Hi Paul,Does the 43 or 35 & 28 digitar lens a bit greyish with shifts over 15mm on 160 or 260 back?blue skies or green grass will get a bit greyish near the edges.

I own both the 35 and 28, and use them all of the time on my IQ260. 

I would say that the 35mm works well on the 260 in terms of handling color cast up to about 15mm of shift.  After that, you do start to get a decrease in the situation of the blue channel, which is much more intense in vertical orientation.  Cross talk does become a concern earlier on as well, especially when you have edges with white subjects, like a wall. 

The 28mm is another great lens, considering how wide it is and the fact that it is full symmetrical.  However, the issues above become much more apparent.  The blue channel starts to be effected from shift at 12mm and 8mm of shift depending if you are in a horizontal or vertical orientation.  With additional layers in post, you can shift the lens up to 14mm or 11mm (depending on orientation) and recover the blues.  However, after this, the blue channel is completely lost.  Cross talk can be seen without any shift on lighter white surfaces at the far edge of the image. 
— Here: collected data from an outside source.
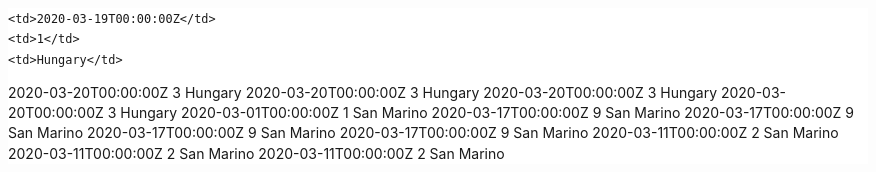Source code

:     <td>2020-03-19T00:00:00Z</td>
    <td>1</td>
    <td>Hungary</td>
  </tr>
  <tr>
    <td>2020-03-20T00:00:00Z</td>
    <td>3</td>
    <td>Hungary</td>
  </tr>
  <tr>
    <td>2020-03-20T00:00:00Z</td>
    <td>3</td>
    <td>Hungary</td>
  </tr>
  <tr>
    <td>2020-03-20T00:00:00Z</td>
    <td>3</td>
    <td>Hungary</td>
  </tr>
  <tr>
    <td>2020-03-20T00:00:00Z</td>
    <td>3</td>
    <td>Hungary</td>
  </tr>
  <tr>
    <td>2020-03-01T00:00:00Z</td>
    <td>1</td>
    <td>San Marino</td>
  </tr>
  <tr>
    <td>2020-03-17T00:00:00Z</td>
    <td>9</td>
    <td>San Marino</td>
  </tr>
  <tr>
    <td>2020-03-17T00:00:00Z</td>
    <td>9</td>
    <td>San Marino</td>
  </tr>
  <tr>
    <td>2020-03-17T00:00:00Z</td>
    <td>9</td>
    <td>San Marino</td>
  </tr>
  <tr>
    <td>2020-03-17T00:00:00Z</td>
    <td>9</td>
    <td>San Marino</td>
  </tr>
  <tr>
    <td>2020-03-11T00:00:00Z</td>
    <td>2</td>
    <td>San Marino</td>
  </tr>
  <tr>
    <td>2020-03-11T00:00:00Z</td>
    <td>2</td>
    <td>San Marino</td>
  </tr>
  <tr>
    <td>2020-03-11T00:00:00Z</td>
    <td>2</td>
    <td>San Marino</td>
  </tr>
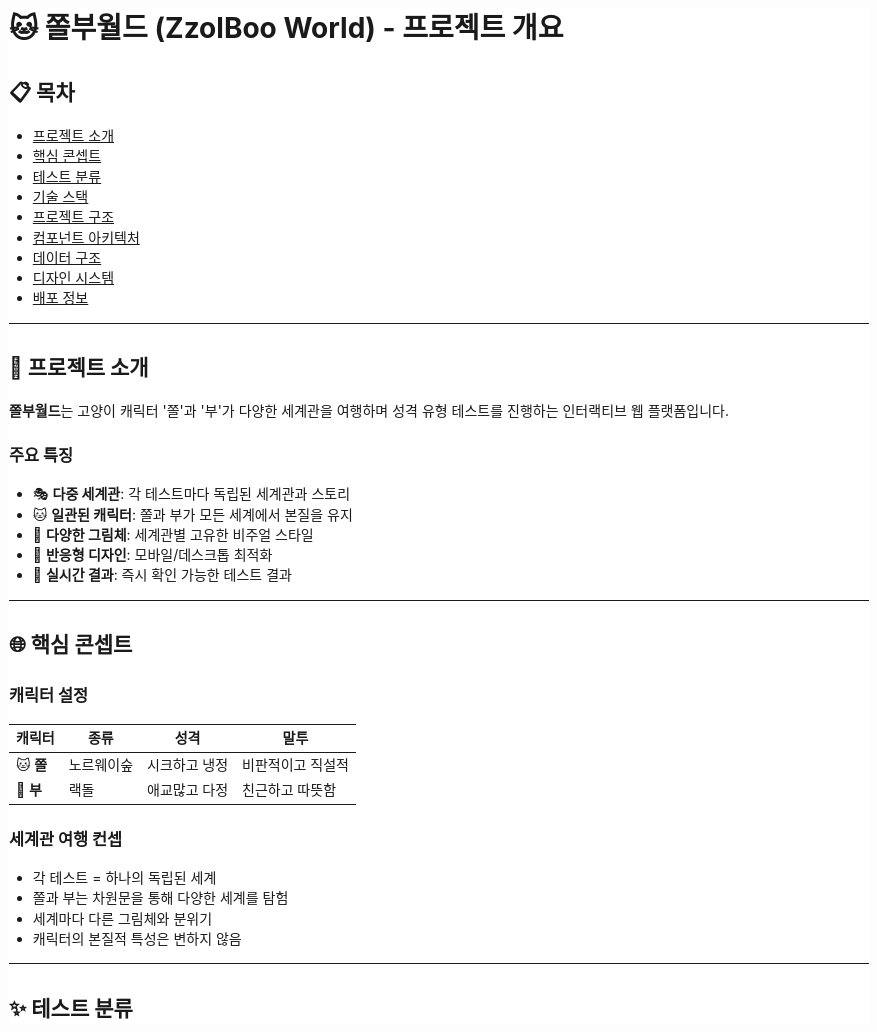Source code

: # 🐱 쫄부월드 (ZzolBoo World) - 프로젝트 개요

## 📋 목차
- [프로젝트 소개](#-프로젝트-소개)
- [핵심 콘셉트](#-핵심-콘셉트)
- [테스트 분류](#-테스트-분류)
- [기술 스택](#-기술-스택)
- [프로젝트 구조](#-프로젝트-구조)
- [컴포넌트 아키텍처](#-컴포넌트-아키텍처)
- [데이터 구조](#-데이터-구조)
- [디자인 시스템](#-디자인-시스템)
- [배포 정보](#-배포-정보)

---

## 🌟 프로젝트 소개

**쫄부월드**는 고양이 캐릭터 '쫄'과 '부'가 다양한 세계관을 여행하며 성격 유형 테스트를 진행하는 인터랙티브 웹 플랫폼입니다.

### 주요 특징
- 🎭 **다중 세계관**: 각 테스트마다 독립된 세계관과 스토리
- 🐱 **일관된 캐릭터**: 쫄과 부가 모든 세계에서 본질을 유지
- 🎨 **다양한 그림체**: 세계관별 고유한 비주얼 스타일
- 📱 **반응형 디자인**: 모바일/데스크톱 최적화
- 🔄 **실시간 결과**: 즉시 확인 가능한 테스트 결과

---

## 🌐 핵심 콘셉트

### 캐릭터 설정
| 캐릭터 | 종류 | 성격 | 말투 |
|--------|------|------|------|
| 🐱 **쫄** | 노르웨이숲 | 시크하고 냉정 | 비판적이고 직설적 |
| 🐰 **부** | 랙돌 | 애교많고 다정 | 친근하고 따뜻함 |

### 세계관 여행 컨셉
- 각 테스트 = 하나의 독립된 세계
- 쫄과 부는 차원문을 통해 다양한 세계를 탐험
- 세계마다 다른 그림체와 분위기
- 캐릭터의 본질적 특성은 변하지 않음

---

## ✨ 테스트 분류
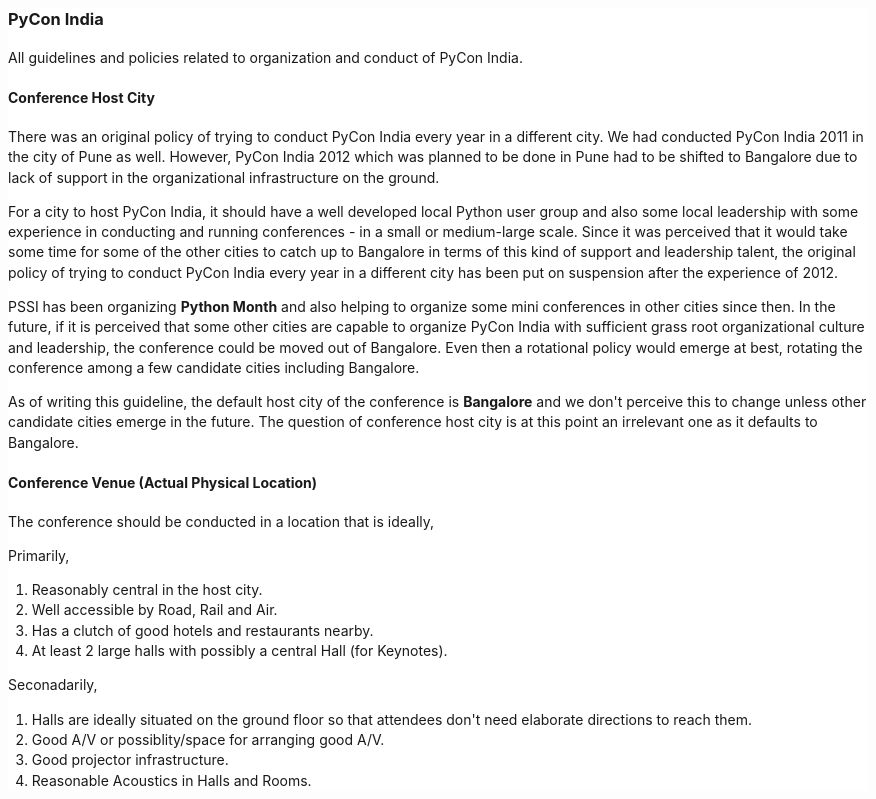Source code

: 
### PyCon India
All guidelines and policies related to organization and conduct of PyCon India.

#### Conference Host City
There was an original policy of  trying to conduct PyCon India every year in a different city. We had conducted
PyCon India 2011 in the city of Pune as well. However, PyCon India 2012 which was planned to be done in Pune
had to be shifted to Bangalore due to lack of support in the organizational infrastructure on the ground.

For a city to host PyCon India, it should have a well developed local Python user group and also some local
leadership with some experience in conducting and running conferences - in a small or medium-large scale. Since
it was perceived that it would take some time for some of the other cities to catch up to Bangalore in terms
of this kind of support and leadership talent, the original policy of trying to conduct PyCon India every year
in a different city has been put on suspension after the experience of 2012.

PSSI has been organizing __Python Month__ and also helping to organize some mini conferences in other cities
since then. In the future, if it is perceived that some other cities are capable to organize PyCon India with
sufficient grass root organizational culture and leadership, the conference could be moved out of Bangalore.
Even then a rotational policy would emerge at best, rotating the conference among a few candidate cities
including Bangalore.

As of writing this guideline, the default host city of the conference is __Bangalore__ and we don't perceive this
to change unless other candidate cities emerge in the future. The question of conference host city is at this point
an irrelevant one as it defaults to Bangalore.

#### Conference Venue (Actual Physical Location)
The conference should be conducted in a location that is ideally,

Primarily,

   1. Reasonably central in the host city. 
   1. Well accessible by Road, Rail and Air.
   1. Has a clutch of good hotels and restaurants nearby.
   1. At least 2 large halls with possibly a central Hall (for Keynotes).

Seconadarily,

   1. Halls are ideally situated on the ground floor so that
   attendees don't need elaborate directions to reach them.
   1. Good A/V or possiblity/space for arranging good A/V.
   1. Good projector infrastructure.
   1. Reasonable Acoustics in Halls and Rooms.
Recently, I was able to test both lenses on the IQ3 100 and the IQ4 150.  On the IQ3 100, I would say neither lens is useable.  Maybe the 35mm would be okay without any shift, but the 28mm did not respond well at all. 
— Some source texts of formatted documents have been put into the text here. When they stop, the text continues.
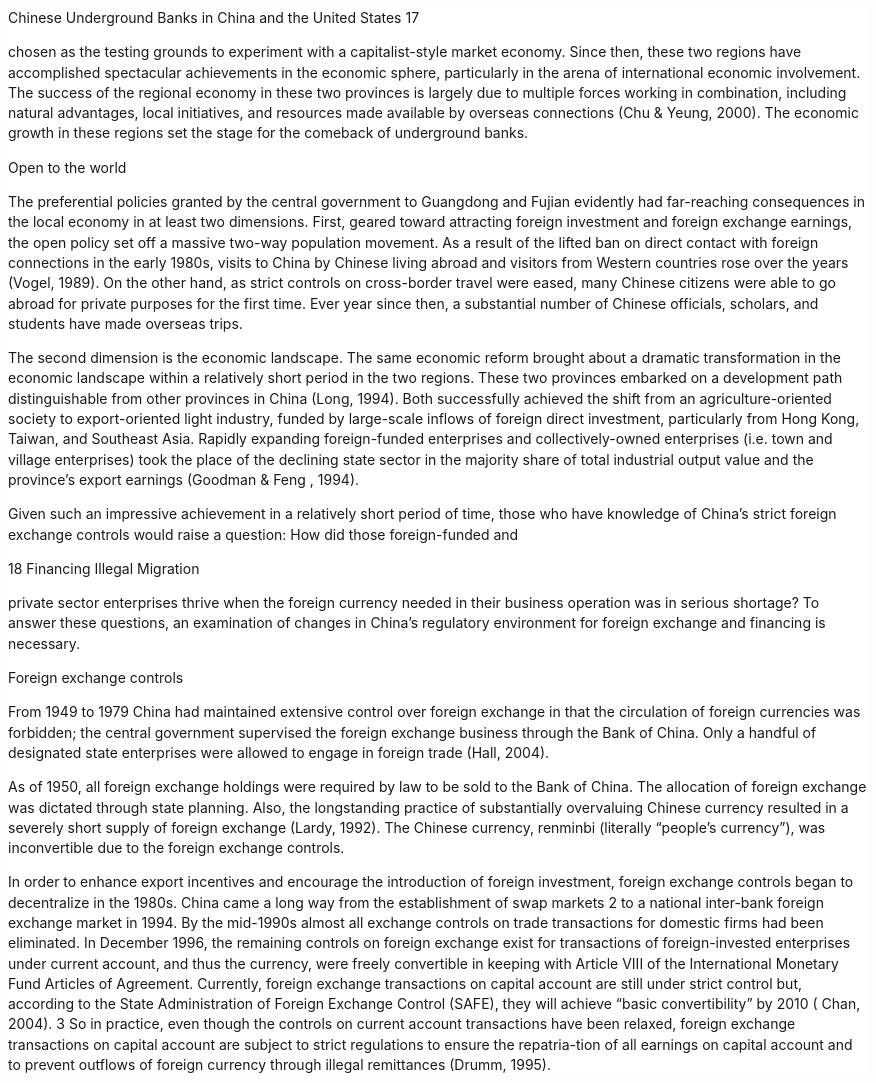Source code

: Chinese Underground Banks in China and the United States 17

chosen as the testing grounds to experiment with a capitalist-style market economy. Since then, these two regions have accomplished spectacular achievements in the economic sphere, particularly in the arena of international economic involvement. The success of the regional economy in these two provinces is largely due to multiple forces working in combination, including natural advantages, local initiatives, and resources made available by overseas connections (Chu & Yeung, 2000). The economic growth in these regions set the stage for the comeback of underground banks.

Open to the world

The preferential policies granted by the central government to Guangdong and Fujian evidently had far-reaching consequences in the local economy in at least two dimensions. First, geared toward attracting foreign investment and foreign exchange earnings, the open policy set off a massive two-way population movement. As a result of the lifted ban on direct contact with foreign connections in the early 1980s, visits to China by Chinese living abroad and visitors from Western countries rose over the years (Vogel, 1989). On the other hand, as strict controls on cross-border travel were eased, many Chinese citizens were able to go abroad for private purposes for the first time. Ever year since then, a substantial number of Chinese officials, scholars, and students have made overseas trips.

The second dimension is the economic landscape. The same economic reform brought about a dramatic transformation in the economic landscape within a relatively short period in the two regions. These two provinces embarked on a development path distinguishable from other provinces in China (Long, 1994). Both successfully achieved the shift from an agriculture-oriented society to export-oriented light industry, funded by large-scale inflows of foreign direct investment, particularly from Hong Kong, Taiwan, and Southeast Asia. Rapidly expanding foreign-funded enterprises and collectively-owned enterprises (i.e. town and village enterprises) took the place of the declining state sector in the majority share of total industrial output value and the province’s export earnings (Goodman & Feng , 1994).

Given such an impressive achievement in a relatively short period of time, those who have knowledge of China’s strict foreign exchange controls would raise a question: How did those foreign-funded and

18 Financing Illegal Migration

private sector enterprises thrive when the foreign currency needed in their business operation was in serious shortage? To answer these questions, an examination of changes in China’s regulatory environment for foreign exchange and financing is necessary.

Foreign exchange controls

From 1949 to 1979 China had maintained extensive control over foreign exchange in that the circulation of foreign currencies was forbidden; the central government supervised the foreign exchange business through the Bank of China. Only a handful of designated state enterprises were allowed to engage in foreign trade (Hall, 2004).

As of 1950, all foreign exchange holdings were required by law to be sold to the Bank of China. The allocation of foreign exchange was dictated through state planning. Also, the longstanding practice of substantially overvaluing Chinese currency resulted in a severely short supply of foreign exchange (Lardy, 1992). The Chinese currency, renminbi (literally “people’s currency”), was inconvertible due to the foreign exchange controls.

In order to enhance export incentives and encourage the introduction of foreign investment, foreign exchange controls began to decentralize in the 1980s. China came a long way from the establishment of swap markets 2 to a national inter-bank foreign exchange market in 1994. By the mid-1990s almost all exchange controls on trade transactions for domestic firms had been eliminated. In December 1996, the remaining controls on foreign exchange exist for transactions of foreign-invested enterprises under current account, and thus the currency, were freely convertible in keeping with Article VIII of the International Monetary Fund Articles of Agreement. Currently, foreign exchange transactions on capital account are still under strict control but, according to the State Administration of Foreign Exchange Control (SAFE), they will achieve “basic convertibility” by 2010 ( Chan, 2004). 3 So in practice, even though the controls on current account transactions have been relaxed, foreign exchange transactions on capital account are subject to strict regulations to ensure the repatria-tion of all earnings on capital account and to prevent outflows of foreign currency through illegal remittances (Drumm, 1995).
On the IQ4 150, both work better then they do on the IQ260.  The 35mm has almost no lens cast all the way to the edge of the IQ.  Tiling did appear at an extreme shift though.  Also, the light fall off correction in post without using the center filter produced significantly less noise in the corners, even with extreme shifts, then what I was expecting.  I would still plan on using the center filter, but having the ability to shoot without it, if need be, would be a nice plus. 

The 28mm on the IQ4 150 works very well too, however there was a decent amount of noticeable lens cast.  Still not as much as on the IQ260, but enough to see when the picture comes in.  On extreme shift, I would say the CF is needed and advisable to use without any shifts. 

I also did not notice any cross talk with either lens on the IQ4 150, but I also used them in horizontal orientation.